Anyway, so we sat around and got into more arguments about music and tv and movies. At one point, Jed and Caryn got into an almost violent altercation. Jed had had a good amount of what he likes to call "angry juice," that being beer, and he was looking to pick a fight. His first and best opportunity came when he said he like the Royal Tennenbaums better than Rushmore. Caryn pounced at this, and Jed just started his little schtick and went a little far. I personally felt like he was being an asshole. Caryn was all up in arms. She usually avoids confrontation, but at one point aimed low with something like "I'm going to kick your unemployed ass back to West Virginia." I'm paraphrasing. But it's very unlike Caryn to attack such sensitive areas of a person, particularly to people she actually likes, and the unemployment thing is something Jed is not very proud of and would like to forget whenever possible. He feels bad enough about it already, and for some external force to make him feel bad about it was probably even more shame-inducing. So for her to say such things, she must've been super fucking pissed off. I actually had to restrain her when she got up. There was no way she could have won the argument, even though Jed was just spewing garbage and not really making any valid points at all. As they say in Gladiator, "Win the crowd, and win your freedom." Jed is definitely adept at winning the crowd, either through humor or fear-inducing, drunken antics.
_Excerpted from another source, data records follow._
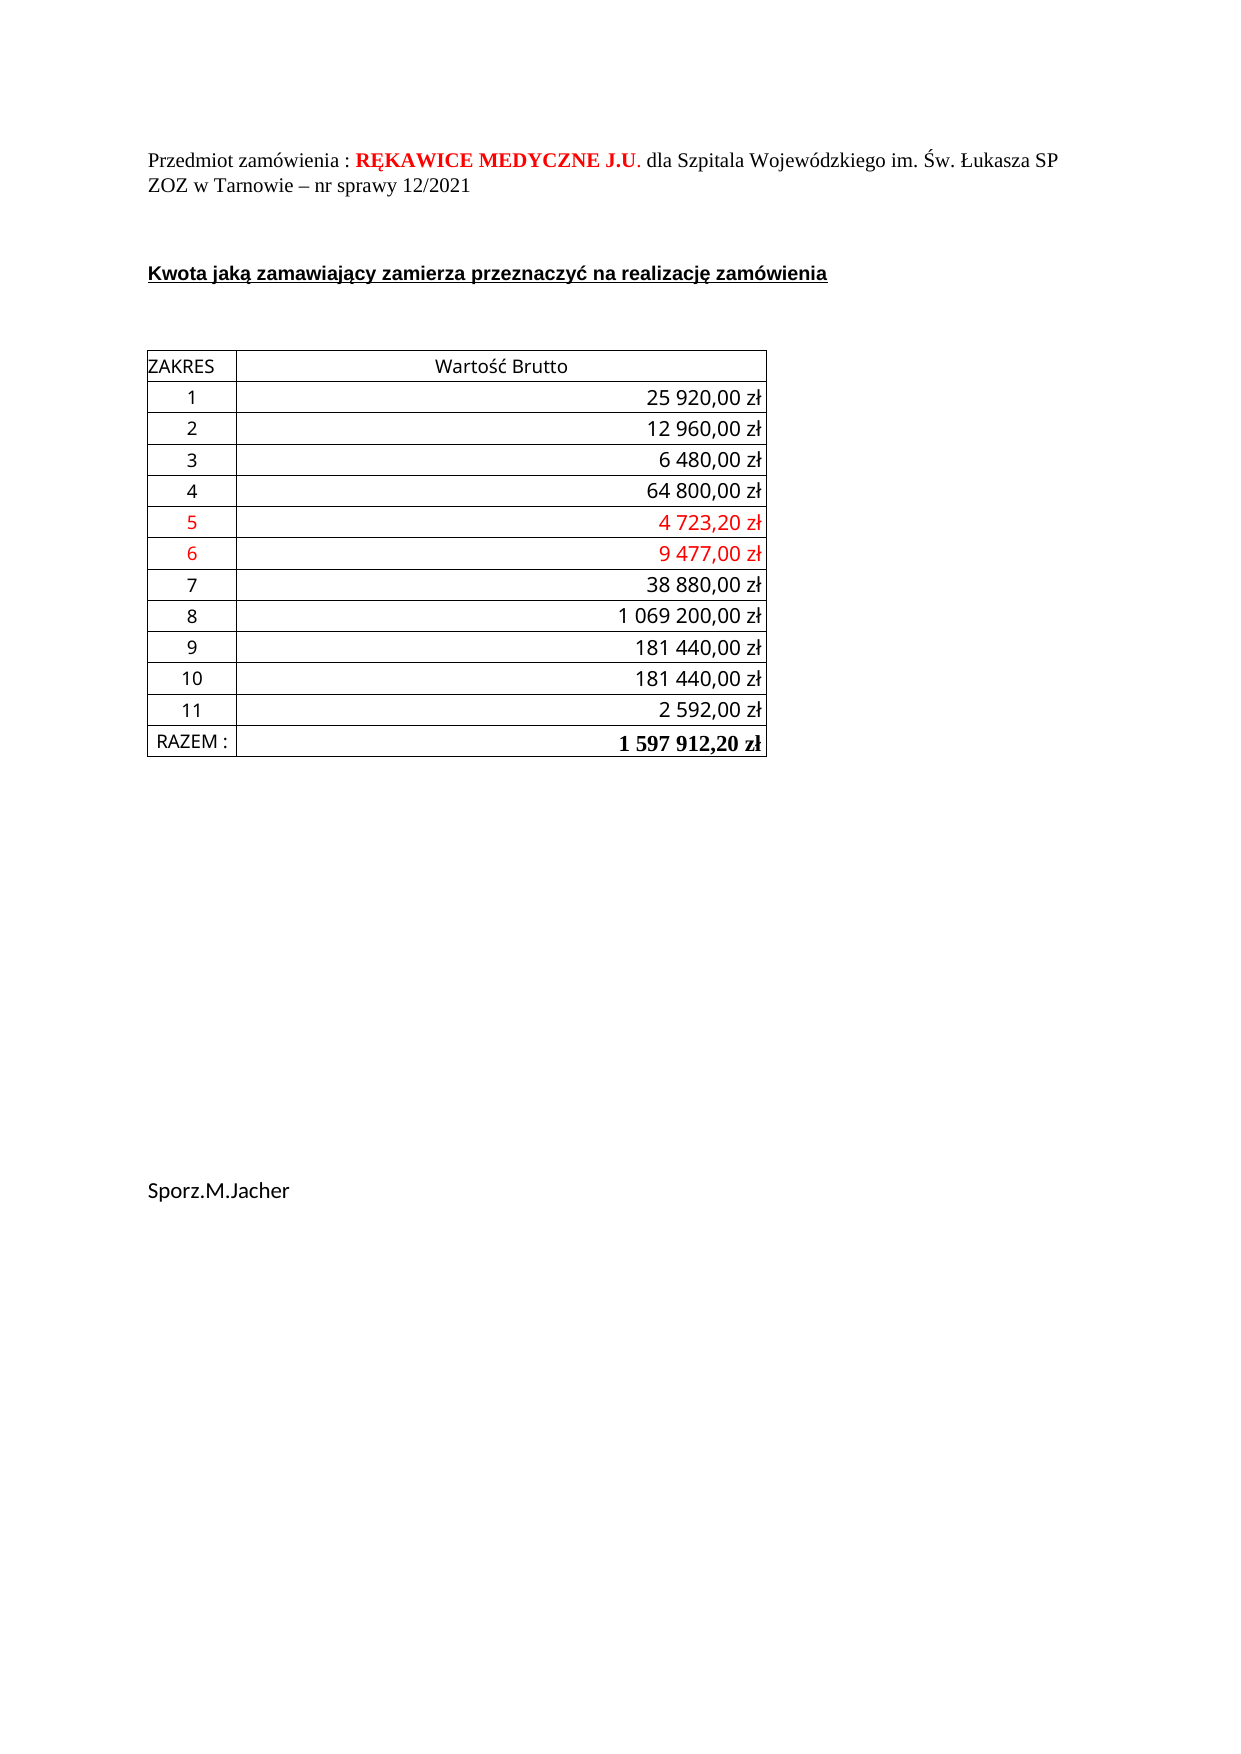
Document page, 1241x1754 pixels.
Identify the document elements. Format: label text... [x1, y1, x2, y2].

table_cell 2 592,00 zł [237, 695, 766, 725]
table_cell 10 [148, 663, 236, 693]
text Sporz.M.Jacher [148, 1176, 1093, 1204]
table_cell 7 [148, 570, 236, 600]
table_cell 2 [148, 413, 236, 443]
table_cell 1 597 912,20 zł [237, 726, 766, 756]
table_cell 3 [148, 445, 236, 475]
table_cell 181 440,00 zł [237, 663, 766, 693]
table_cell 25 920,00 zł [237, 382, 766, 412]
text Przedmiot zamówienia : RĘKAWICE MEDYCZNE J.U. dla Szpitala Wojewódzkiego im. Św. Łukasza SP ZOZ w Tarnowie – nr sprawy 12/2021 [148, 148, 1093, 197]
table_header ZAKRES [148, 351, 236, 381]
table_cell 6 [148, 538, 236, 568]
table_cell RAZEM : [148, 726, 236, 756]
table_cell 64 800,00 zł [237, 476, 766, 506]
table_cell 4 [148, 476, 236, 506]
table_cell 9 [148, 632, 236, 662]
table_cell 181 440,00 zł [237, 632, 766, 662]
table_cell 6 480,00 zł [237, 445, 766, 475]
table_cell 5 [148, 507, 236, 537]
table_header Wartość Brutto [237, 351, 766, 381]
table_cell 8 [148, 601, 236, 631]
table_cell 9 477,00 zł [237, 538, 766, 568]
table_cell 38 880,00 zł [237, 570, 766, 600]
table_cell 4 723,20 zł [237, 507, 766, 537]
table_cell 1 [148, 382, 236, 412]
text Kwota jaką zamawiający zamierza przeznaczyć na realizację zamówienia [148, 262, 1093, 285]
table_cell 12 960,00 zł [237, 413, 766, 443]
table_cell 11 [148, 695, 236, 725]
table_cell 1 069 200,00 zł [237, 601, 766, 631]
He can at the very least command everyone's attention, at times doing things like speaking very loudly but not screaming, or pounding his fists and/or bottles into the table. I was surprised when his beer bottle didn't shatter when he slammed it down. I was also kind of surprised that Caryn didn't break a beer bottle of her own and start swinging at Jed with it. So jed definitely had the mob with him, not so much on his side of the argument as just having us along for the drunken ride he was taking us on. Even antagonistic and confrontational Dylan, who even agreed with Jed, thought he was being a huge asshole for attacking Caryn.
So then we all cooled down and shortly after that Ray left, followed by Caryn, Nate, and Phoebe. Connie had shown while we were there, as well, as got to witness the fireworks. I think she was amused, but also disturbed. Anyway, then Jed and I took a car home, where once there ate some of Dylan's macaroni and cheese. It's really been egregious how he's been taking my beverages. There's no other word. It's one thing when it's a big thing of grape juice. It's another to just take my 16 ounce bottle of 7UP into your room and drink it. So I didn't have a problem eating his food. He should know by now anyway that you can't keep leftover pasta in the fridge and not have someone attack it. Then I finished the leftover stuffing from Christmas dinner and went to bed, only to get up four hours later and come into work. Where I am now. And am now ready to leave.